The federal laws that are on the books today got there by way of the ballot box and congressional voting, just the way Cruz says he wants it. Then - and isn't this obvious? - everybody has to agree to obey all of the laws which the elected representatives voted on and passed. That is how a civilized, democratic nation of laws works. But Cruz, as far as I can tell, thrives in a fairy tale world where he firmly believes everything about our representative government until he is forced to confront its duties in the real world, the actual one where things like 'society' and 'civilization' exist, the world where we move forward and obey the laws.

Cruz hates that world. He is so committed to not obeying and implementing some of the laws on the books that he is willing to shut down the whole nation of laws, so that none of them are obeyed and implemented, until he gets his anarchist way.

So, it turns out, Ted Cruz doesn't even believe in the authority of the Legislative Branch of our federal government, the one he is directly responsible to believe in. He's 3-for-3. Members of Congress swear to uphold the law and run the government. Cruz took the oath, but then he didn't fulfill it.

How can Cruz keep his oath to uphold his government, then go on to financially cripple it, so that it cannot function? Are not 'crippling' and 'upholding' necessarily contradictory activities? He disregards the authority even of his own congressional body. He causes to cease that which he swore to sustain as a sign that he is a true conservative; but, as a matter of practical fact, it is a sign he has no intention of upholding the law and running the government.

And here I thought true conservatives believe in upholding laws and even paying for them.

This is true, deeply profound lawlessness Cruz is exhibiting. He isn't only undermining the jurisdiction and authority of certain laws he doesn't like, he is undermining the jurisdiction and authority of entire branches of the federal government established by the Constitution when they do things he doesn't like. Indeed, he is doing that to every single branch of government the Constitution prescribes we have.

I tell you, if they are aware, not only are the founding fathers rolling over in their graves, Jefferson is now actively tunneling over to Franklin and Adams to discuss putting a stop to it.

Beware False Prophets

Cruz has a simple, fundamental message: The federal government should not have authority over us. Here's the problem with that: The Constitution says the federal government should have authority over us. His lawlessness is basic - it seeks to undermine the institutions themselves, and with them the document establishing them, and with it the founders who forged that great rock of balance and compromise.

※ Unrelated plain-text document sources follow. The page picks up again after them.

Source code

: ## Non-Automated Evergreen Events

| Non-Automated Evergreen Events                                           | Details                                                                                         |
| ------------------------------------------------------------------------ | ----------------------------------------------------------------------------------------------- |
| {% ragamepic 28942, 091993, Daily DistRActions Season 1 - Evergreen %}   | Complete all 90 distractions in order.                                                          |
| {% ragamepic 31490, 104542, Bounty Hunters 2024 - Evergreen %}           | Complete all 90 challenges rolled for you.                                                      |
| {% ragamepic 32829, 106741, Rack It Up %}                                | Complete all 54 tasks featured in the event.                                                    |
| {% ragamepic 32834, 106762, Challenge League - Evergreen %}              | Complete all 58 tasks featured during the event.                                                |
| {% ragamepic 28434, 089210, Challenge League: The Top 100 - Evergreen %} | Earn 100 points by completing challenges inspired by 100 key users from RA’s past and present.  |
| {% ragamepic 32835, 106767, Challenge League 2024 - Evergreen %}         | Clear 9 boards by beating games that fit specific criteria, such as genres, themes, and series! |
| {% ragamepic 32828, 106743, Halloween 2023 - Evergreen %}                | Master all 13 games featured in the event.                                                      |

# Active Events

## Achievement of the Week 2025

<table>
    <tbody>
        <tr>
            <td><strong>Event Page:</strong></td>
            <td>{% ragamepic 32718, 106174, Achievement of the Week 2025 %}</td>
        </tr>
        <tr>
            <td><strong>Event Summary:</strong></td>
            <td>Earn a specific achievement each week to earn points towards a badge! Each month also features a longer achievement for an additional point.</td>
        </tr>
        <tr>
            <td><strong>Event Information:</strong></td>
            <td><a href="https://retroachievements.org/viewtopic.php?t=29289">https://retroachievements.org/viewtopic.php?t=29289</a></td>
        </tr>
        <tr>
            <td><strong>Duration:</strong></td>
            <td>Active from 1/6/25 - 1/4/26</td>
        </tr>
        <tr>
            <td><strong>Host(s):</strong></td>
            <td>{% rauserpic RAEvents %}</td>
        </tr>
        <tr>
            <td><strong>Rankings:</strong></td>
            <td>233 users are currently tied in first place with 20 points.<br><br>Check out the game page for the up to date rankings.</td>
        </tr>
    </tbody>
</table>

Cruz probably did well in Iowa because the conservative Evangelicals love him - Cruz is fond of quoting scripture, and they seem to like that. Here is one they all need to take to heart:

"The sin of rebellion is as the sin of witchcraft." 1st Samuel 15:23

If Lord of Darkness Lucifer ran for president on the Republican ticket, promising to cut taxes on the very wealthy, snatch welfare away from the poor, build our military, protect our guns, ban the refugees, and above all, forever end abortion in America, I believe that over 90% of conservative Evangelicals would vote for him. Many would wake early and pray for him, tirelessly go and canvas neighborhoods in support of him.

Cruz is very smart to quote scripture. He might even believe some of it. But from a constitutional perspective, as far as I can tell, he is essentially an anarchist - he doesn't really want to follow any of it very closely. Rebellion isn't known to be a virtuous, desirable spiritual quality, as Samuel clearly understood, and I submit it is not very presidential either unless you are seeking to run a coven. No matter how much he prays, God help us all if Cruz is ever the leader of the free world.

Ted Cruz, by his own record and testimony, hates the very government established by the Constitution. Anarchists against the government established by the Constitution make bad presidents. In no way is Ted Cruz qualified to hold that high office.